5718 sayılı Milletlerarası Özel Usul Hukuk ve Usul Hakkında Kanunu’nun 27.maddesi uyarınca; MADDE 27 – (1) İş sözleşmeleri, işçinin mutad işyeri hukukunun emredici hükümleri uyarınca sahip olacağı asgarî koruma saklı kalmak kaydıyla, tarafların seçtikleri hukuka tâbidir. (2) Tarafların hukuk seçimi yapmamış olmaları hâlinde iş sözleşmesine, işçinin işini mutad olarak yaptığı işyeri hukuku uygulanır. Milli hukukun uygulanması söz konusuysa, yabancı ülke mevzuatına göre milli ve dini tatil günleri için çalışma karşılığı olmaksızın, ücret ödenen işçiye ayrıca Türk mevzuatı uyarınca milli ve dini bayram ücretinin ödenmesi mükerrer yararlanmaya yol açar. Yabancı ülke mevzuatı uyarınca ödenmiş olan tatil ücretleri, Türk mevzuatının öngördüğü ulusal bayram ve genel tatil günlerindeki çalışma karşılığı olarak hesaplanan ücretten mahsup edilmelidir.

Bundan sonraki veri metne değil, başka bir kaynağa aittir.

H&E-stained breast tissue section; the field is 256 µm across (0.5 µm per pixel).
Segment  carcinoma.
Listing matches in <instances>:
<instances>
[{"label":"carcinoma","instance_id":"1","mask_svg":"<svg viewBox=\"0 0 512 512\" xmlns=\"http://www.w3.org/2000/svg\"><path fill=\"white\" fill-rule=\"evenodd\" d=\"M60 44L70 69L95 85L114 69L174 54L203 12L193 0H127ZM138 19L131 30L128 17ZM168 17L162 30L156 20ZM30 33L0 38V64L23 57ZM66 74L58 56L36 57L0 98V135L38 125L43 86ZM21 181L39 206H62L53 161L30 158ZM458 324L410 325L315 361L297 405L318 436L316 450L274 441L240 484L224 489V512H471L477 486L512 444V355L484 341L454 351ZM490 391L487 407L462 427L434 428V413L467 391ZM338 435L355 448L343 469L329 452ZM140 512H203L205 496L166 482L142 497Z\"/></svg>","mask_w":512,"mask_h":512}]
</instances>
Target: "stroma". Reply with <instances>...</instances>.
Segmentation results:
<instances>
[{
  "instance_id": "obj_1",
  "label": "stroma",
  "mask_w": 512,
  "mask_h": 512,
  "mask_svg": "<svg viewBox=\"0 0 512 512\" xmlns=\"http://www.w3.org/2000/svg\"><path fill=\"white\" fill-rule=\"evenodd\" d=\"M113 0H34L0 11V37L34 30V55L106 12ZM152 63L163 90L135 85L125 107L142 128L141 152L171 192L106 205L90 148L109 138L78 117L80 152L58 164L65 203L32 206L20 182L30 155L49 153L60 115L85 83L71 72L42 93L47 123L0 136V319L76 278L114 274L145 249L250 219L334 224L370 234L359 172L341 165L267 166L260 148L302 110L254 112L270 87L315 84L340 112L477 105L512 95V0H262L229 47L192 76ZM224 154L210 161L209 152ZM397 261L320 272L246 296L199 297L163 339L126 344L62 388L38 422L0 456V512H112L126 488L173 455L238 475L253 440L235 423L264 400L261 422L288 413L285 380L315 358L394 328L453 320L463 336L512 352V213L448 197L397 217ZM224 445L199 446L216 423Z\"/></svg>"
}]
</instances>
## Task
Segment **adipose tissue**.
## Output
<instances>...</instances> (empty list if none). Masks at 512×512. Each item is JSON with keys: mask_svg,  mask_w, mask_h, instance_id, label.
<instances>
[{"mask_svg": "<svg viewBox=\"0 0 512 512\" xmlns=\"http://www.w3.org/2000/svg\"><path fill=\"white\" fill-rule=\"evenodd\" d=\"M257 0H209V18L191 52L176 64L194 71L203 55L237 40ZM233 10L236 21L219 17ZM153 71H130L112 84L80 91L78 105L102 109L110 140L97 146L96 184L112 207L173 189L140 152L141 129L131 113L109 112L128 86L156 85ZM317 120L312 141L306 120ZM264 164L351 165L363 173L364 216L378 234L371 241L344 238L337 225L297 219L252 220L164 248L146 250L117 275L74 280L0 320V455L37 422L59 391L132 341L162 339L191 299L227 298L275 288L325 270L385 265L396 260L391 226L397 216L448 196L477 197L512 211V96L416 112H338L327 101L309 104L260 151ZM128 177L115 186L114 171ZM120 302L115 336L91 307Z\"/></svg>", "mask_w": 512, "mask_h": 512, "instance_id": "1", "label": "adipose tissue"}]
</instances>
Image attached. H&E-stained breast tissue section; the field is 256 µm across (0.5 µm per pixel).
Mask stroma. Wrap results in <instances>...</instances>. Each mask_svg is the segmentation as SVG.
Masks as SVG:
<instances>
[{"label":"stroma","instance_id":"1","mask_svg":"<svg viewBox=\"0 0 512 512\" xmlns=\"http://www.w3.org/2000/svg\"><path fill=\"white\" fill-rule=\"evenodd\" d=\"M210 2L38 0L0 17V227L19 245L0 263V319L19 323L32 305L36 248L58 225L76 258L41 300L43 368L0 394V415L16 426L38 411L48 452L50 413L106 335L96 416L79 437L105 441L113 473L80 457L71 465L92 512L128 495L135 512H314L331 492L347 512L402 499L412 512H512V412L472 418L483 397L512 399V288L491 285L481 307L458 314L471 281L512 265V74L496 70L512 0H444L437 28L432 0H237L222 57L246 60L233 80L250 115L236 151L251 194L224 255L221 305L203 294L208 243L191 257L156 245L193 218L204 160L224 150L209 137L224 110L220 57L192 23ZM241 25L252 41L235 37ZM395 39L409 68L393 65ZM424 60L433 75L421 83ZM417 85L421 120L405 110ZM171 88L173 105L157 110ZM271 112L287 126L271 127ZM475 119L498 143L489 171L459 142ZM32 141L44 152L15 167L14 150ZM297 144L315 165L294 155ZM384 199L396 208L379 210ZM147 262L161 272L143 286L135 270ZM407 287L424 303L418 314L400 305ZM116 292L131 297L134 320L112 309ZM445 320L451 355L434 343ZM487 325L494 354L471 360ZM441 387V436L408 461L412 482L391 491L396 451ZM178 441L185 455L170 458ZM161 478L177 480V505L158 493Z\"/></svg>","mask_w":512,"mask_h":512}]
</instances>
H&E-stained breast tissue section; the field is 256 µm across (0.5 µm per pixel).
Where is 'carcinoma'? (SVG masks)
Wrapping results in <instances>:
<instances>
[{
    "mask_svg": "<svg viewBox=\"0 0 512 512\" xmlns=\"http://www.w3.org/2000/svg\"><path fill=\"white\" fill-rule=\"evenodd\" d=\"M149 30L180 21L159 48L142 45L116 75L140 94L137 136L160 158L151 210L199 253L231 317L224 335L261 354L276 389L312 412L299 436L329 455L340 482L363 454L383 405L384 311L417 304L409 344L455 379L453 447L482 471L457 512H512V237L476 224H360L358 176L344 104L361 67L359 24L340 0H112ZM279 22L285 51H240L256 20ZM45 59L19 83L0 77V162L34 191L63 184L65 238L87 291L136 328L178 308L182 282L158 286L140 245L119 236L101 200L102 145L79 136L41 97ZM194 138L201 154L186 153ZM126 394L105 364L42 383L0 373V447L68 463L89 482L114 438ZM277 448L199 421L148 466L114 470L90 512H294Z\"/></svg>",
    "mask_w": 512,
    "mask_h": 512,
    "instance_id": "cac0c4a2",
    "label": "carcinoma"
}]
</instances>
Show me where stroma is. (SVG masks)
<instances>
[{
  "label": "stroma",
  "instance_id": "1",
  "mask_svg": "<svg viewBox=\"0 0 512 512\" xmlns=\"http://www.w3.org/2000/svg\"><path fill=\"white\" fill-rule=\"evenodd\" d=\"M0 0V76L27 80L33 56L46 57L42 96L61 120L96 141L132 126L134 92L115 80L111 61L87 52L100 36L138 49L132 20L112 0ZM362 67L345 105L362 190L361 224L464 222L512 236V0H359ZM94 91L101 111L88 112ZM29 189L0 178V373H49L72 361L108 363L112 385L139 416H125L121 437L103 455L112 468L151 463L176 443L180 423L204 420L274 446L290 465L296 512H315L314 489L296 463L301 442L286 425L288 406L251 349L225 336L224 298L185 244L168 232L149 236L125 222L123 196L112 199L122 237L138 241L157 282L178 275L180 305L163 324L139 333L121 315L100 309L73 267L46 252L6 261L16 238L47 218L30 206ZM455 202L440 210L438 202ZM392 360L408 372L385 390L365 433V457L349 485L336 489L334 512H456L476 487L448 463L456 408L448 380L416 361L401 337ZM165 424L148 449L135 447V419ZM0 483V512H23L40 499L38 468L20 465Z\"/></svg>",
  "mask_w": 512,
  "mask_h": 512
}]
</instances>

- Orman yangın işçileri ile gözetleme kulelerinde nöbet tutan işçilerin TİS’de öngörülen günlük üç saatlik fazla mesaiden daha fazla mesai ücreti verilmesi gerektiğine dair taleplerinin değerlendirilmesi:
Orman yangın işçileri ile gözetleme kulelerinde görev yapan işçilere toplu iş sözleşmesi gereği fazla çalışma yapılsın veya yapılmasın günde üç saatlik fazla çalışma ücreti ödenmektedir. İşçinin günde üç saatten daha fazla çalıştığının yazılı delille (görev emirleri, çizelgeler, puantaj kaydı vs) ispatı halinde fazlasının ödenmesi gerekir. Aksi halde salt tanık beyanlarına göre fazla çalışma yapıldığının ispatı kabul edilemez.
.
- Siyasi Partiler Kanunu’na göre genel merkezin sorumluluğu:
İl veya ilçe teşkilatlarında çalıştırılan işçiler bakımından sorumluluk, Kanun gereği sözleşmeyi yapan ve yükümlülük altına giren kişi veya kişilere ait olmalıdır. 2820 sayılı Siyasi Partiler Kanunu’nun 71. maddesine göre;
MADDE 71- Bu esaslara aykırı olarak yahut siyasi partilerin tüzüklerine göre merkez karar ve yönetim kurulunca önceden yazılı yetki verilmediği veya sonradan bir kararla onaylanmadığı takdirde, partinin teşkilat kademelerinin yaptıkları hizmet sözleşmeleri de dâhil her türlü sözleşmeye giriştikleri yükümlülüklerden dolayı, parti tüzelkişiliği hiçbir suretle sorumlu tutulamaz; merkez karar ve yönetim kurulu veya genel başkan veya parti tüzelkişiliği aleyhine takipte bulunulamaz. Bu takdirde sorumluluk, sözleşmeyi yapan veya yükümlülük altına giren kişi veya kişilere ait olur. Siyasi parti il veya ilçe teşkilatları tarafından yapılan sözleşmeler, merkez karar ve yönetim kurulu tarafından izin veya onay verilmediği sürece siyasi parti tüzel kişiliğini bağlamaz, iş sözleşmeleri bakımından da izin ve onay şartı kesin olarak öngörülmüştür.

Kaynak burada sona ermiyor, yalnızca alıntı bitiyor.